Internet service provider Frontier
Communications is enlisting its employees in a fight over net neutrality in California.
Specifically, the company is asking employees to urge California Governor Jerry Brown to veto a law that
would restore the Obama-era open internet rules. The measure, SB 822, was passed by state lawmakers late last month. Brown has until Sept. 30 to sign the measure.
"I oppose SB 822 because it
will harm consumers and impose complex layers of costly regulation," reads the company's form letter for employees.
"This will deter investment and delay broadband deployment in California, especially in rural areas that still lack high-speed Internet access."
The letter also states that the bill "will
essentially create ''free' Internet for big users of bandwidth like Netflix and Google, but increase costs for consumers and decrease investment that creates good jobs."
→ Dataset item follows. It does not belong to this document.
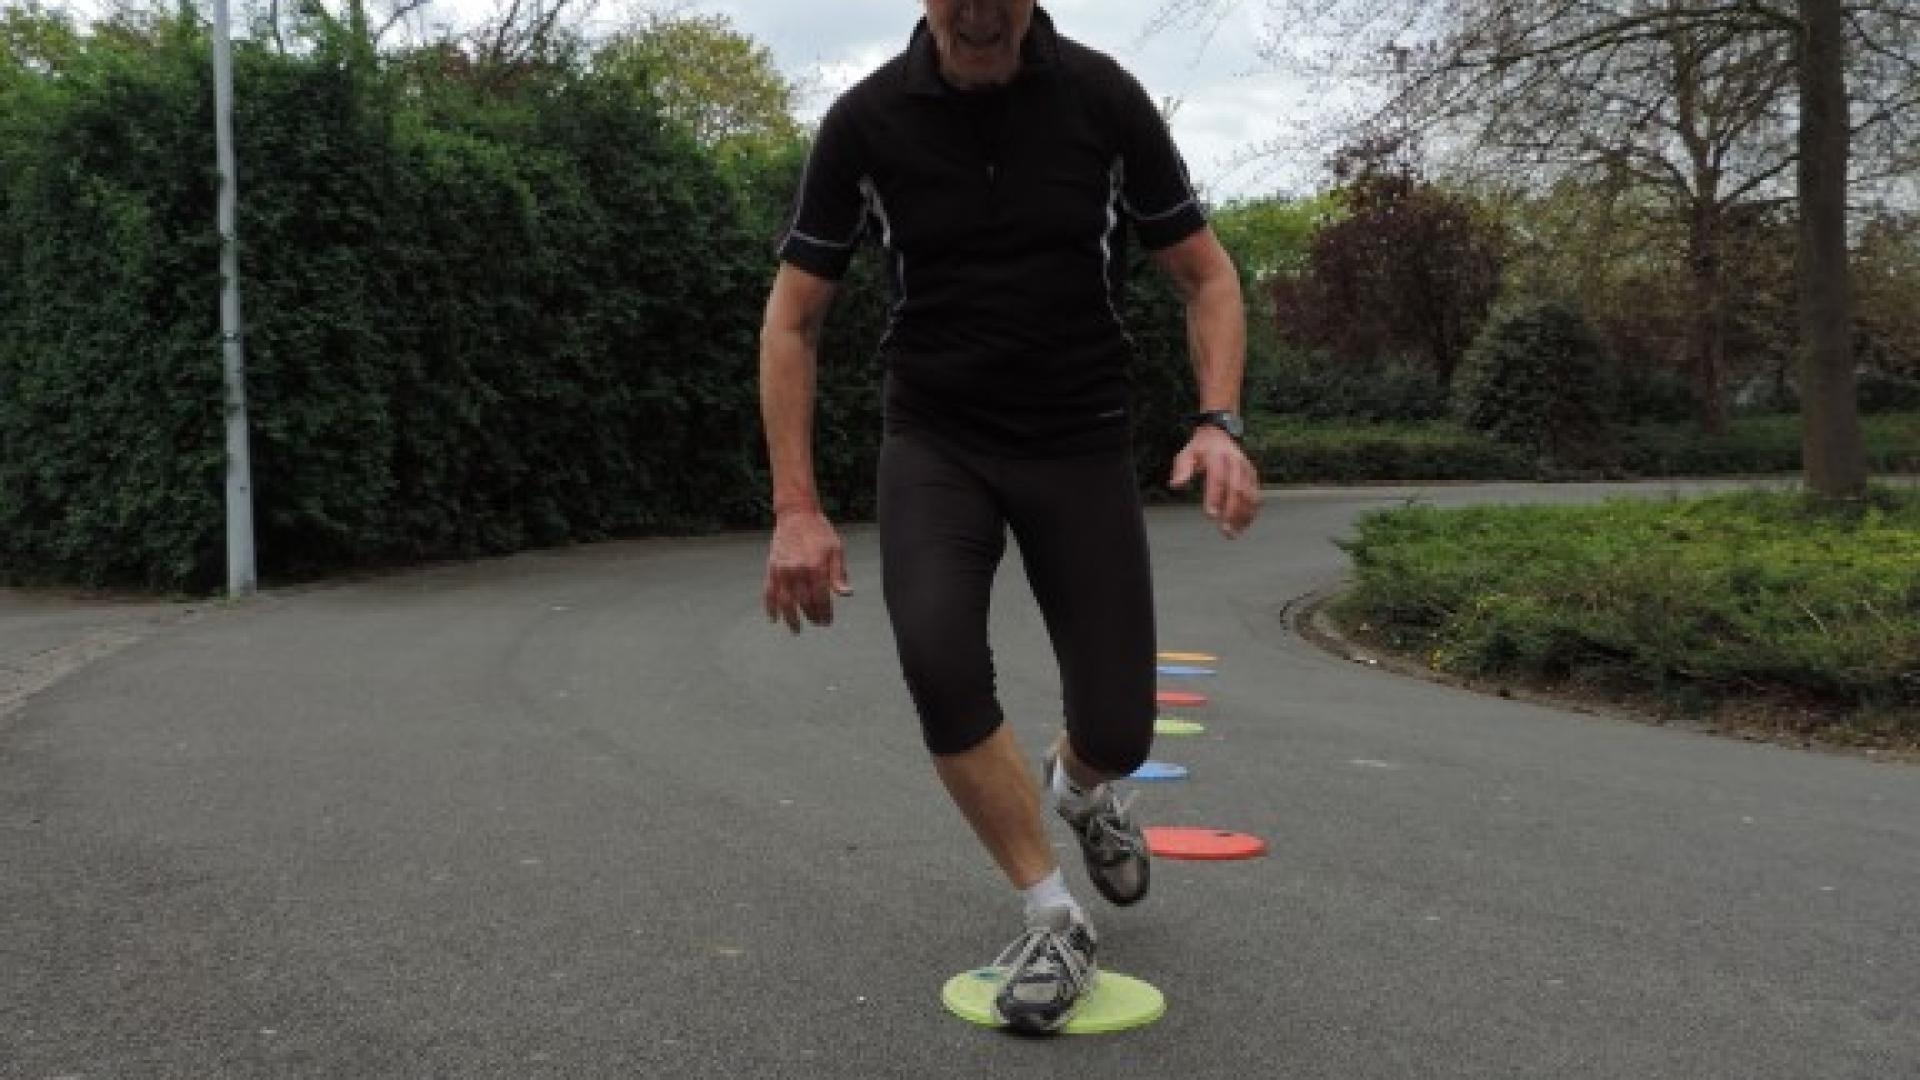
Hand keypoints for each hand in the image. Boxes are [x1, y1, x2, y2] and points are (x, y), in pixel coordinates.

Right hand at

Frontier recently sent an email
to workers, urging them to send the form letter, according to Motherboard. Frontier hasn't yet responded to MediaPost's request for comment.
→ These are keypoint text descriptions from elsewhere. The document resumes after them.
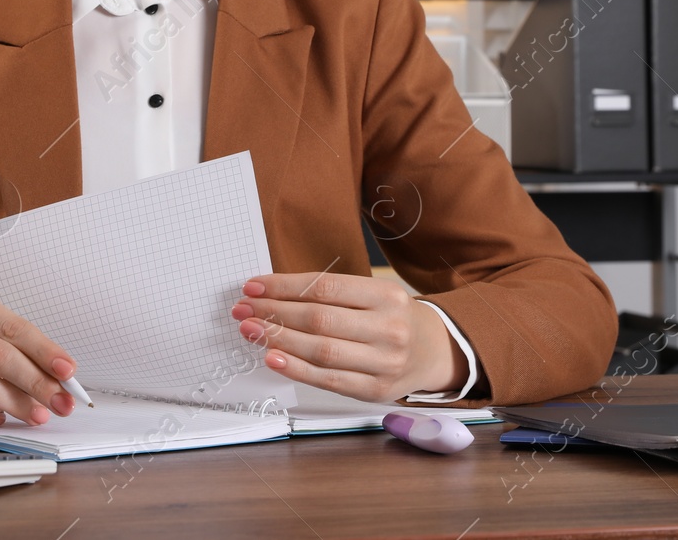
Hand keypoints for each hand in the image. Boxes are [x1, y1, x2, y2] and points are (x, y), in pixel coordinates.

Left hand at [230, 272, 463, 402]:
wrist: (435, 351)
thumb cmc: (391, 317)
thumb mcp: (373, 294)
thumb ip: (331, 294)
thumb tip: (271, 293)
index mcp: (386, 295)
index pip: (325, 287)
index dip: (283, 286)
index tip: (252, 286)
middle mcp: (388, 328)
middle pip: (319, 319)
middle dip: (273, 312)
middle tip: (242, 309)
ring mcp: (384, 363)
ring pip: (321, 350)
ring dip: (278, 340)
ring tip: (250, 330)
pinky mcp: (375, 390)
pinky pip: (328, 380)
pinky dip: (295, 369)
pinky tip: (271, 358)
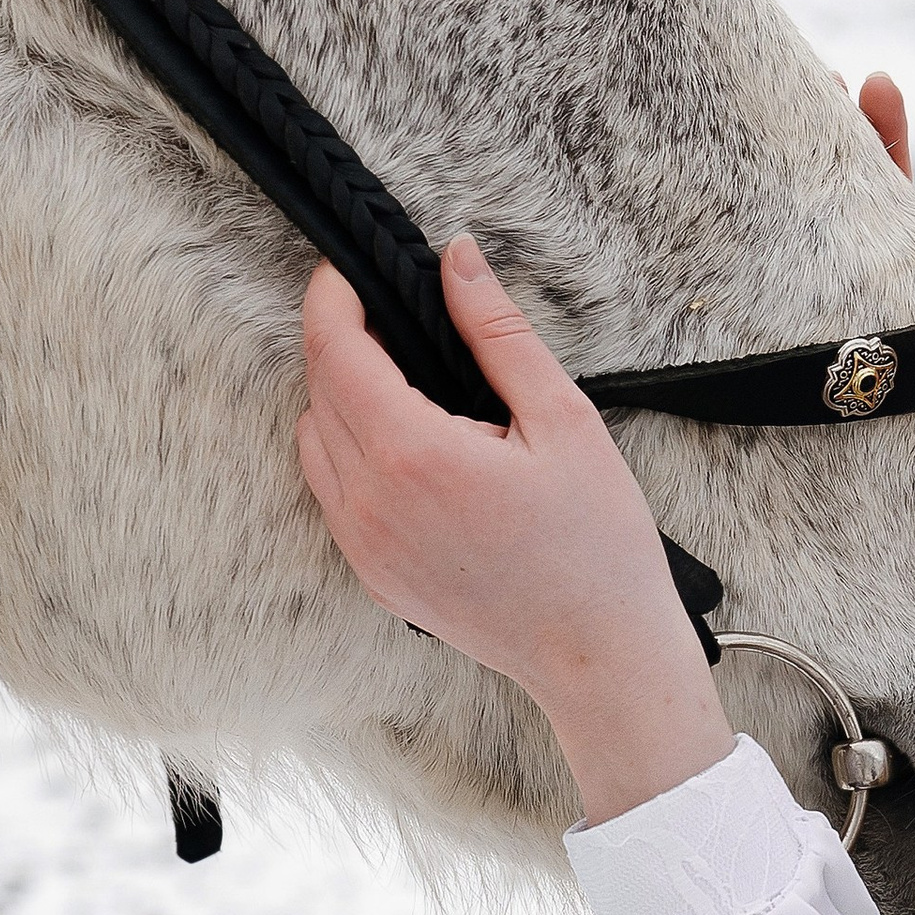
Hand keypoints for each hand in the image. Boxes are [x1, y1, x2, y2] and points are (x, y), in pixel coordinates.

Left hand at [296, 241, 732, 823]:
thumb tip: (457, 260)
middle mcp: (369, 502)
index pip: (335, 351)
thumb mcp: (562, 418)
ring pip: (314, 442)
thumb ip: (498, 332)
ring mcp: (363, 545)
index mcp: (413, 455)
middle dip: (341, 340)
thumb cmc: (596, 543)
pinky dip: (350, 452)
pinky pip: (332, 492)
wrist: (599, 653)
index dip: (331, 297)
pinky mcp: (371, 574)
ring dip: (340, 397)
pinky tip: (412, 446)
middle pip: (316, 390)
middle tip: (390, 313)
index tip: (347, 269)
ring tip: (409, 383)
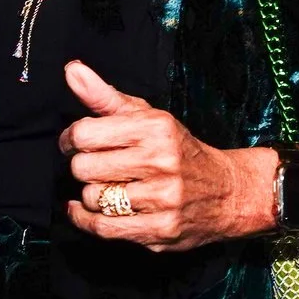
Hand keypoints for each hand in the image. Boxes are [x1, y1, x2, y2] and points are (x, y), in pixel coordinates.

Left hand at [59, 60, 271, 251]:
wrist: (228, 191)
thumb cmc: (178, 150)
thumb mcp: (147, 116)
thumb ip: (104, 96)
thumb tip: (72, 69)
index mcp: (155, 127)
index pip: (84, 134)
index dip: (70, 140)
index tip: (73, 144)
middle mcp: (161, 161)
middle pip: (84, 168)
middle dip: (82, 168)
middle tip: (94, 167)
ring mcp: (163, 197)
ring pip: (93, 198)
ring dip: (91, 195)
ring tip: (106, 188)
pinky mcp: (162, 228)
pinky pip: (104, 227)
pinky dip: (85, 219)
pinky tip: (84, 211)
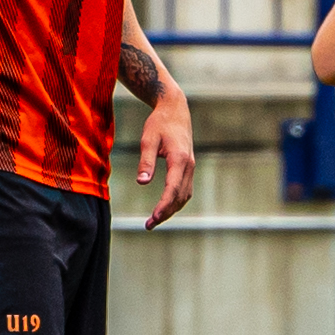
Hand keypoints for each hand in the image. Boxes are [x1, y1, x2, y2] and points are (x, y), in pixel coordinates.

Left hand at [137, 85, 194, 228]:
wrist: (175, 109)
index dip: (163, 206)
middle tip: (149, 225)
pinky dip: (176, 201)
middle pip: (180, 196)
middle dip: (166, 212)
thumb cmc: (159, 123)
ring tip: (155, 220)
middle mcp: (189, 165)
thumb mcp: (148, 139)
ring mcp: (191, 166)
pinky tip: (165, 206)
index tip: (152, 219)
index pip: (172, 189)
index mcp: (180, 159)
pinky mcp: (188, 166)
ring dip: (172, 209)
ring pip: (185, 195)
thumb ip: (146, 161)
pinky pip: (185, 189)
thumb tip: (142, 183)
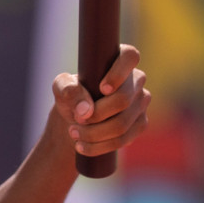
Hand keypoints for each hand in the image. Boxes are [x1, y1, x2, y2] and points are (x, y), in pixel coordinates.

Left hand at [51, 44, 150, 159]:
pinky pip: (124, 139)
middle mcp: (136, 80)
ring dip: (94, 134)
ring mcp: (141, 103)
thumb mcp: (61, 88)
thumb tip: (85, 110)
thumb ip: (67, 89)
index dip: (119, 72)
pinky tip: (82, 146)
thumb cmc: (71, 95)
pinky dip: (100, 146)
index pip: (130, 56)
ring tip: (73, 134)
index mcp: (120, 61)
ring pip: (122, 124)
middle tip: (76, 120)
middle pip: (123, 99)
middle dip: (96, 114)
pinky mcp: (140, 124)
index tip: (101, 89)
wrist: (77, 118)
The California net neutrality law
prohibits broadband providers from blocking or throttling traffic, charging higher fees for fast-lane service, and from exempting their own video streams from consumers' data caps.
The
Obama-era FCC passed similar regulations, but they were repealed last year by the current FCC. Chairman Ajit Pai, who spearheaded the repeal, has repeatedly said the former regulations depressed
investment by providers.
But net neutrality advocates who examined the broadband carriers' stock reports reached different conclusions. The pro-neutrality advocacy group Free Press said
last year that investment by 13 major broadband providers increased in the two years after the FCC
passed the net neutrality regulations.
California is one of several states to try to pass net neutrality laws this year. Governors of Rhode Island, New York, New Jersey, Montana, Hawaii and
Vermont recently signed orders requiring state agencies to contract only with providers that follow net neutrality principles. In Oregon, lawmakers passed a bill that prohibits state agencies from
contracting with broadband providers that violate net neutrality principles. Washington state passed a more comprehensive law that prohibits broadband providers operating in the state from blocking or
throttling traffic and from charging companies higher fees for prioritized delivery.
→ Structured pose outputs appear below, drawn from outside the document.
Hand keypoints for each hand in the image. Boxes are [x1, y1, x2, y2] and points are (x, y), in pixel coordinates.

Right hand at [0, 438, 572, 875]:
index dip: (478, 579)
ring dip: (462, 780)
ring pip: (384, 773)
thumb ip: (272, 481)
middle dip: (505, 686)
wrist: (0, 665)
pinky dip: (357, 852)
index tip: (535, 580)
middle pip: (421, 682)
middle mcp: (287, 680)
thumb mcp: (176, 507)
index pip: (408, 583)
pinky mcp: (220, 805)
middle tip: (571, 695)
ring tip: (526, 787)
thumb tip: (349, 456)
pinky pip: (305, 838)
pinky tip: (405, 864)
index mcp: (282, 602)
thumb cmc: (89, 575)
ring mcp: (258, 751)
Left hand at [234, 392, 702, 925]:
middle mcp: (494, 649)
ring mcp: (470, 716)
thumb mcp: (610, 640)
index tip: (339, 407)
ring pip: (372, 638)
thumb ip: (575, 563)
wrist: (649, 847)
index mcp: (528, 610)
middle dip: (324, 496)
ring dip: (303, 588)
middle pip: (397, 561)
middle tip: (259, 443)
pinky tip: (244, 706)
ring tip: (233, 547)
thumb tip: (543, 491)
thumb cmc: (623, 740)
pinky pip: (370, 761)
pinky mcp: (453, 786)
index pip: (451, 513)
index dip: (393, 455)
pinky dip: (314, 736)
It is not yet known whether the FCC's order repealing net neutrality also prohibited states from passing
their own laws. But some legal experts have cast doubt on whether that prohibition is valid. The FCC's decision to revoke the rules, as well as its decision to prevent states from issuing their own
laws, is being challenged in court by a broad coalition of tech companies, net neutrality proponents, and attorneys general.